(Work to be completed)
Update the name lines for all of the data below by replacing "common name" with "vernacular name" and leaving everything else unchanged. Omit the picture markers from your answer.

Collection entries
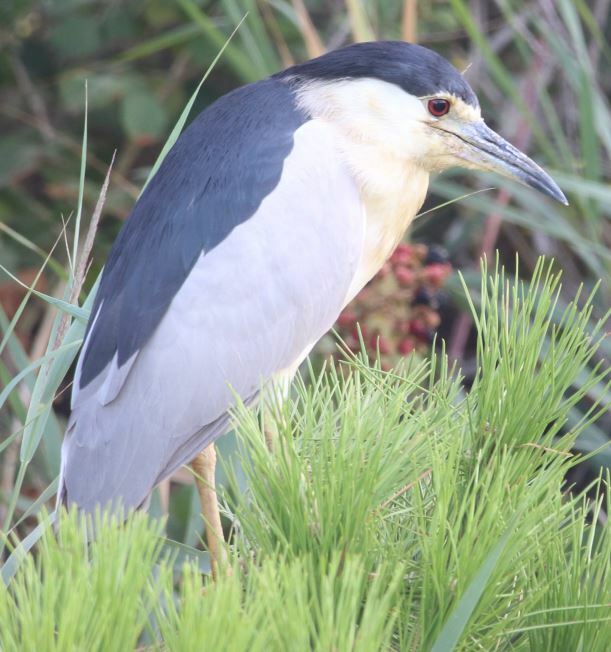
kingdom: Animalia
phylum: Chordata
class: Aves
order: Pelecaniformes
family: Ardeidae
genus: Nycticorax
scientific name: Nycticorax nycticorax
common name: Black-crowned night heron
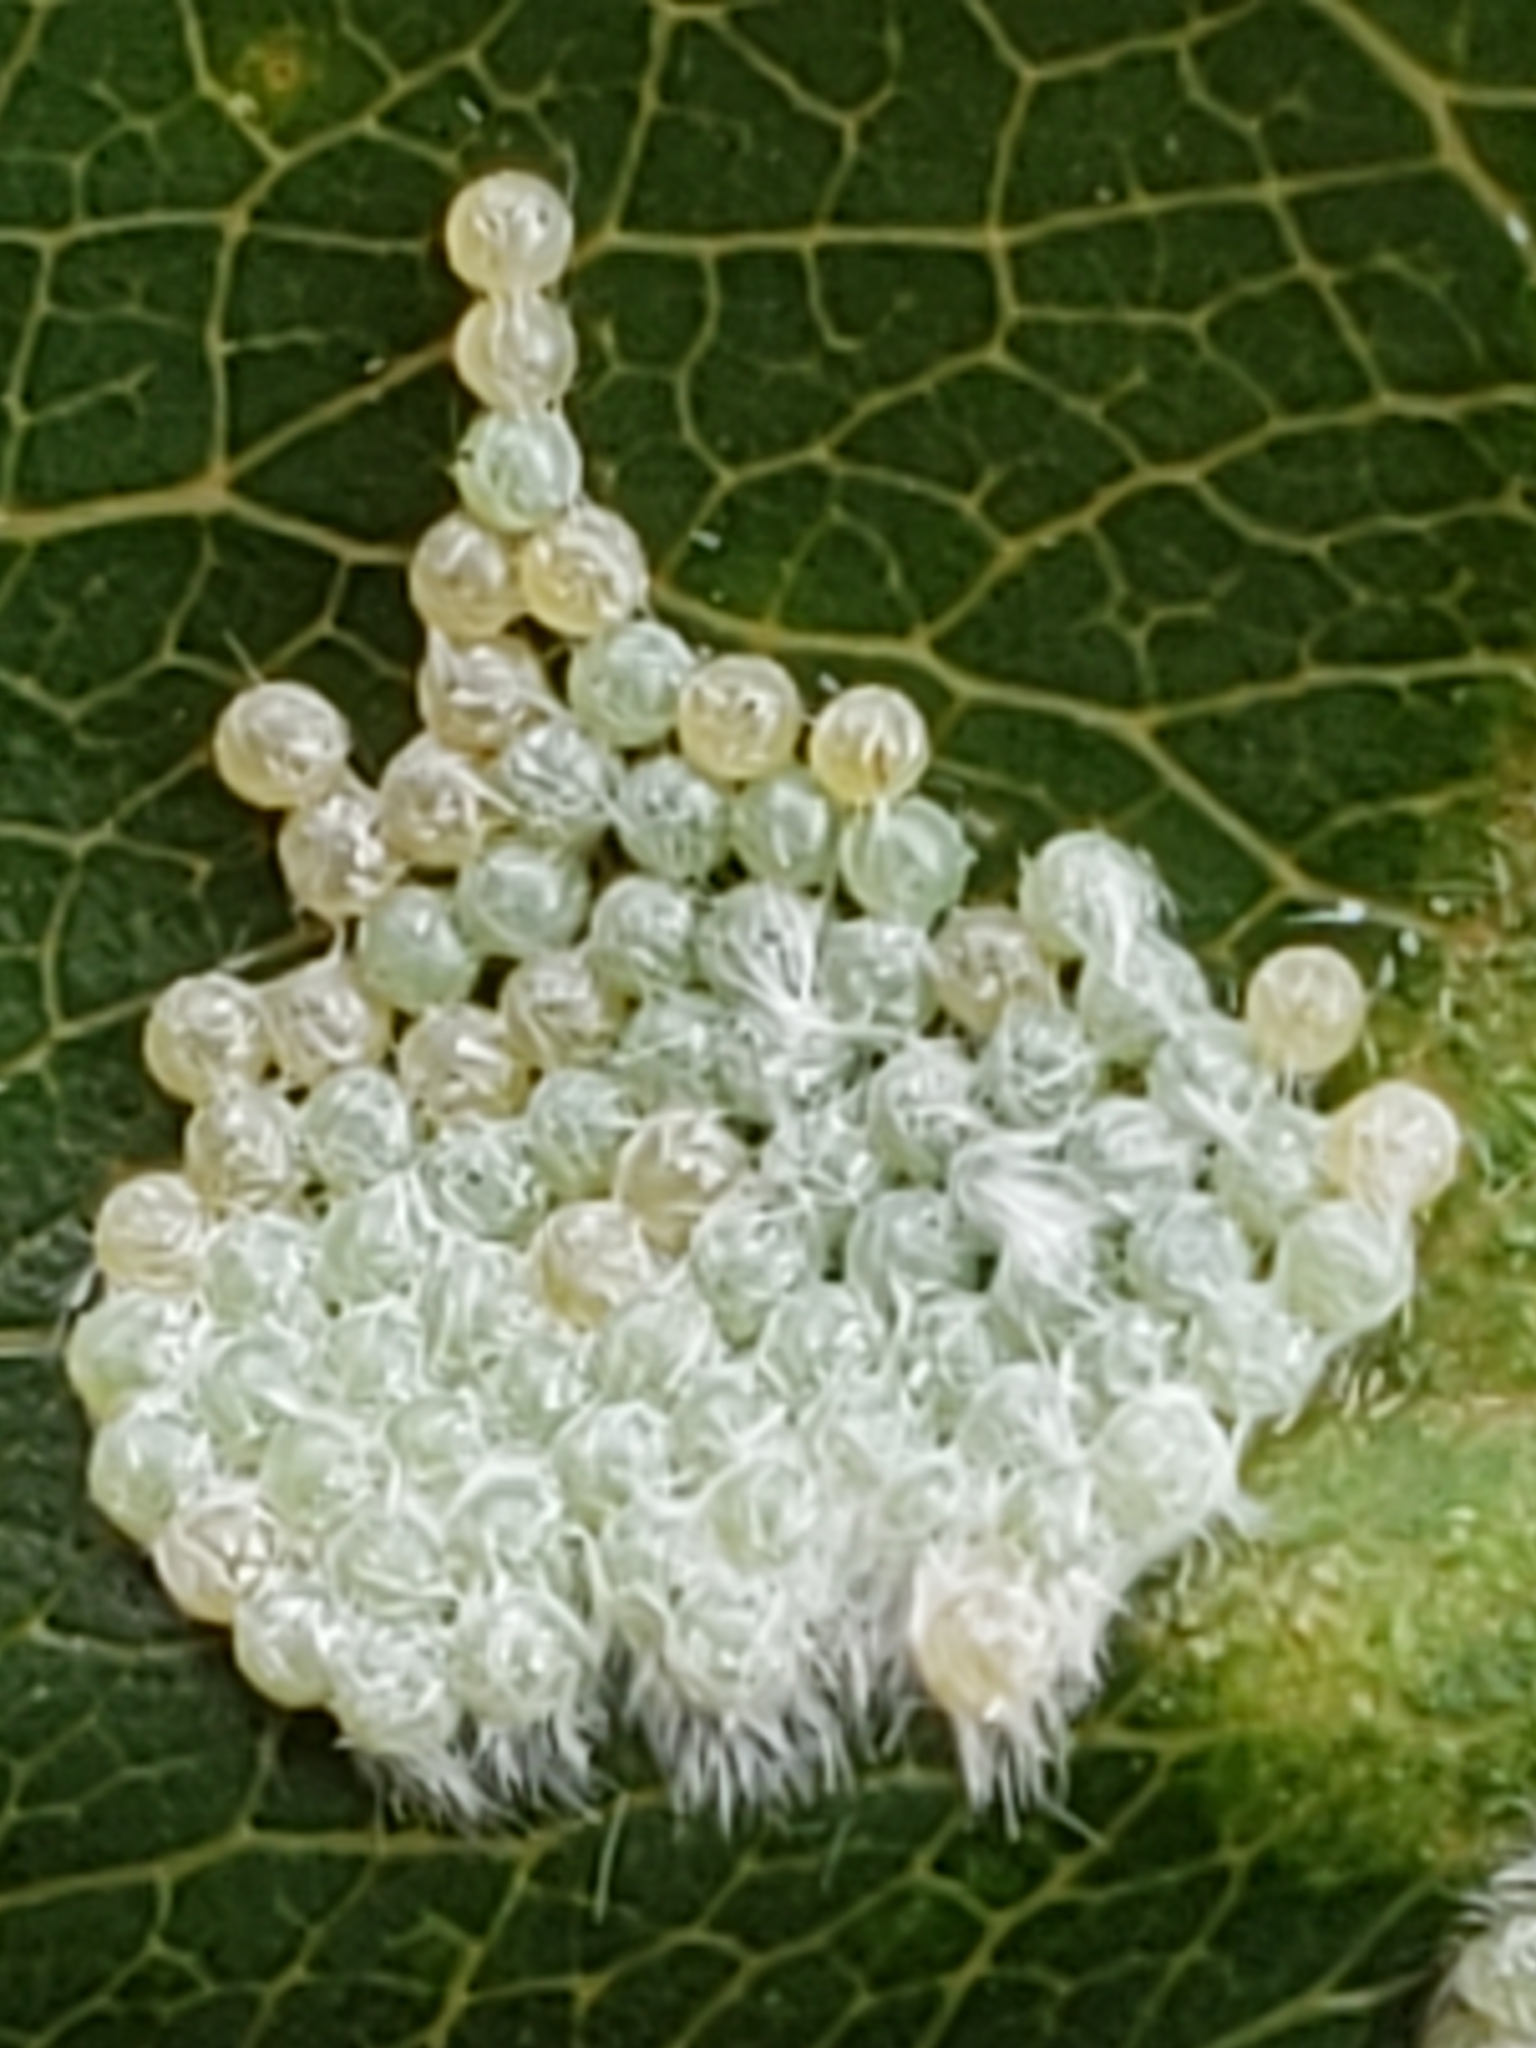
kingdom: Animalia
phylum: Arthropoda
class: Insecta
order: Lepidoptera
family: Erebidae
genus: Hyphantria
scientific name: Hyphantria cunea
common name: American white moth
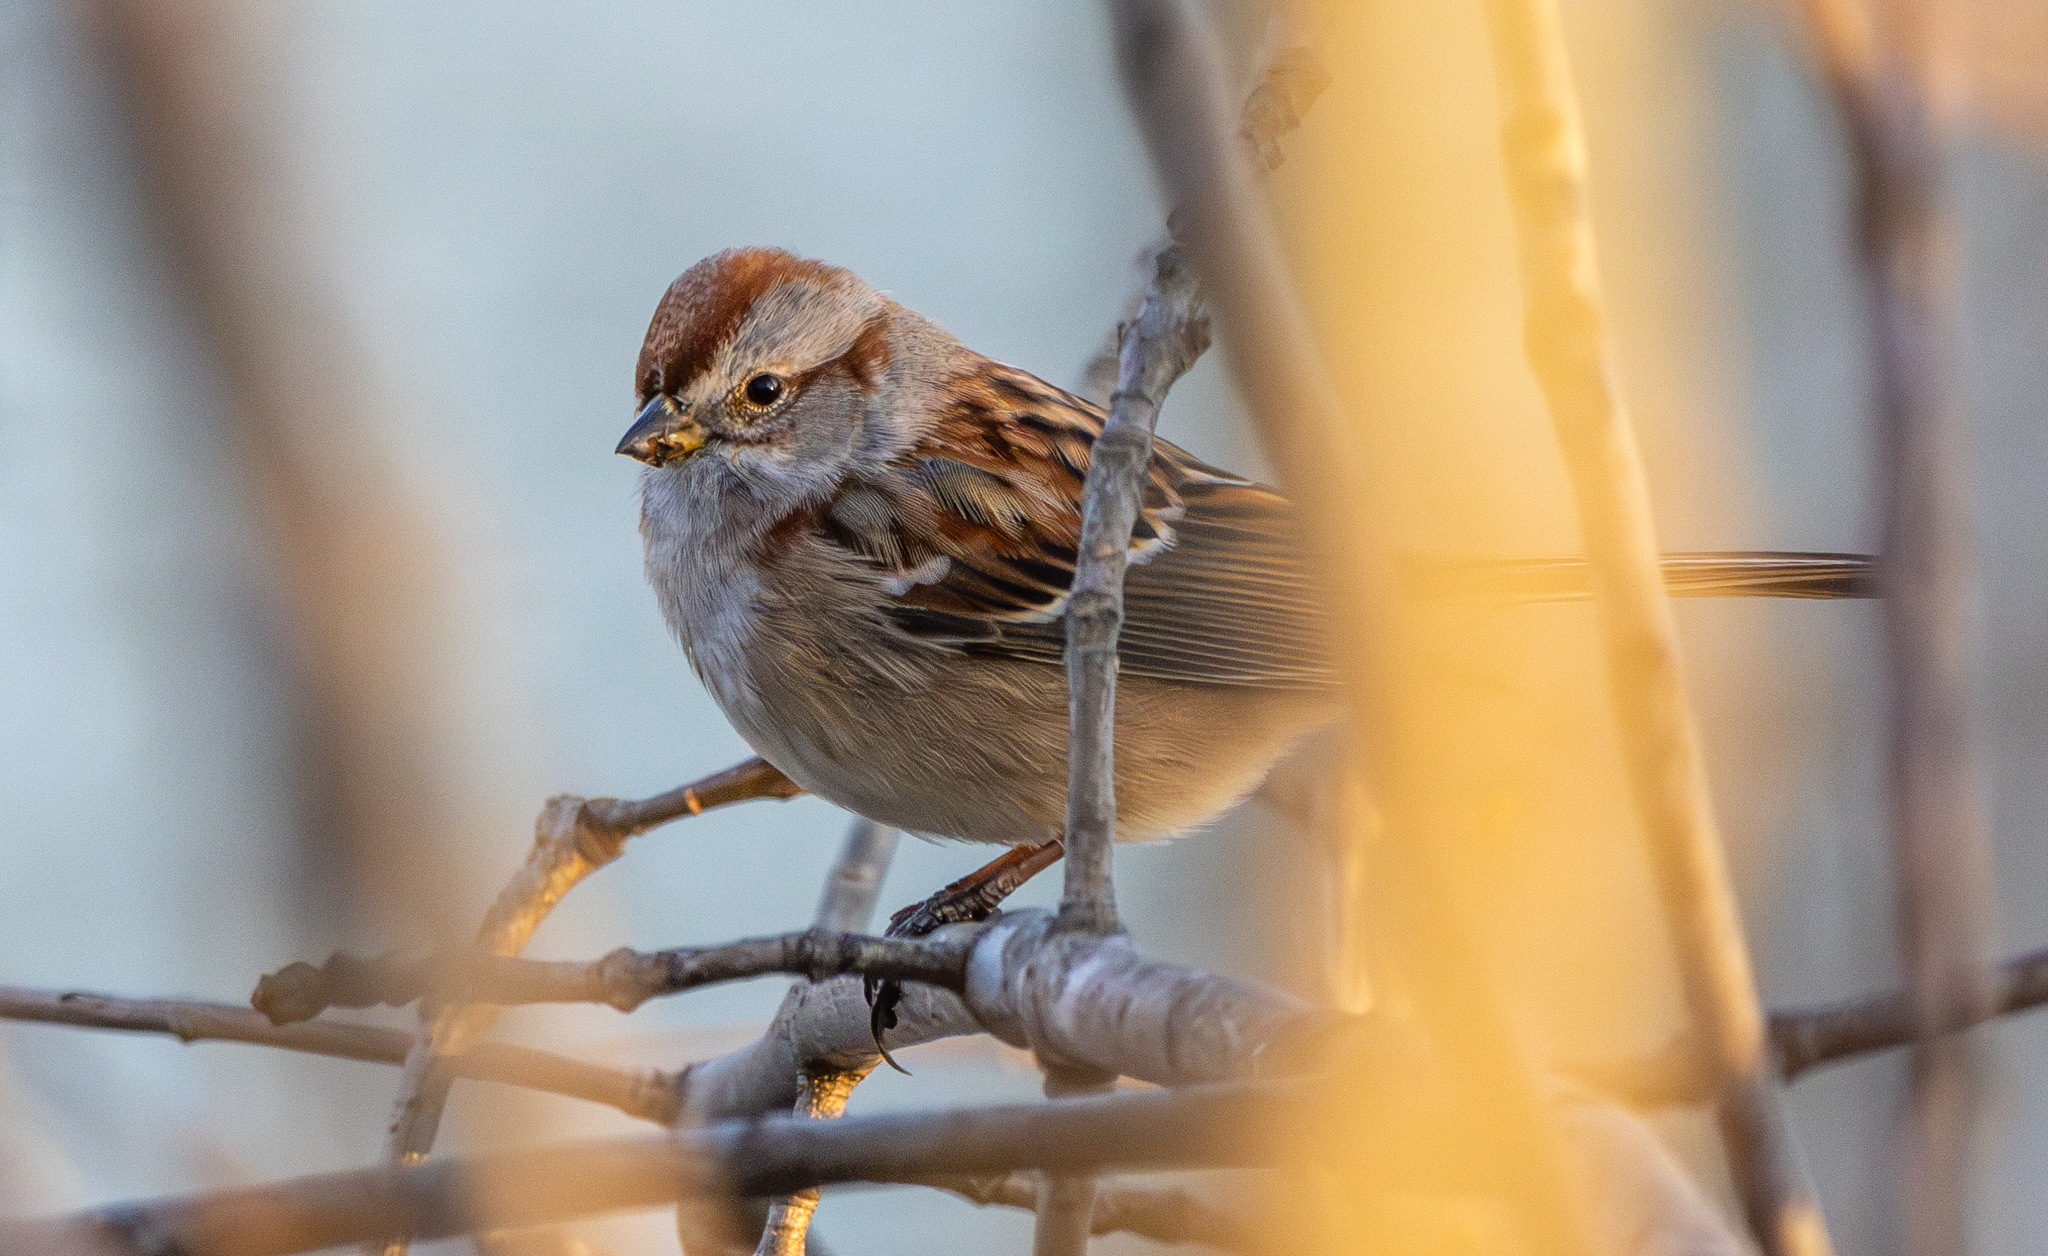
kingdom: Animalia
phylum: Chordata
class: Aves
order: Passeriformes
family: Passerellidae
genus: Spizelloides
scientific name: Spizelloides arborea
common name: American tree sparrow
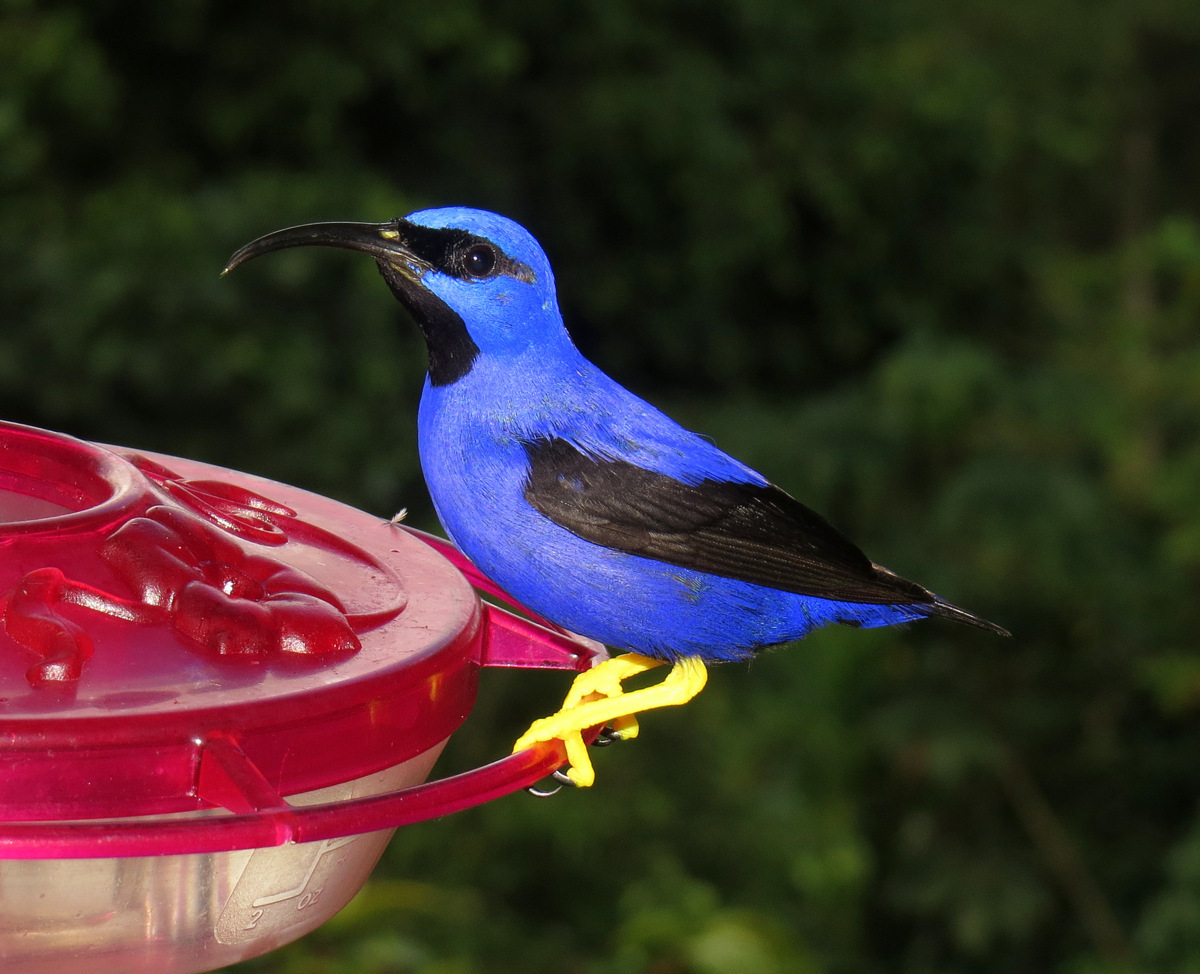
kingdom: Animalia
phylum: Chordata
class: Aves
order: Passeriformes
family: Thraupidae
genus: Cyanerpes
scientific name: Cyanerpes caeruleus
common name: Purple honeycreeper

(Exercise result)
kingdom: Animalia
phylum: Chordata
class: Aves
order: Pelecaniformes
family: Ardeidae
genus: Nycticorax
scientific name: Nycticorax nycticorax
vernacular name: Black-crowned night heron
kingdom: Animalia
phylum: Arthropoda
class: Insecta
order: Lepidoptera
family: Erebidae
genus: Hyphantria
scientific name: Hyphantria cunea
vernacular name: American white moth
kingdom: Animalia
phylum: Chordata
class: Aves
order: Passeriformes
family: Passerellidae
genus: Spizelloides
scientific name: Spizelloides arborea
vernacular name: American tree sparrow
kingdom: Animalia
phylum: Chordata
class: Aves
order: Passeriformes
family: Thraupidae
genus: Cyanerpes
scientific name: Cyanerpes caeruleus
vernacular name: Purple honeycreeper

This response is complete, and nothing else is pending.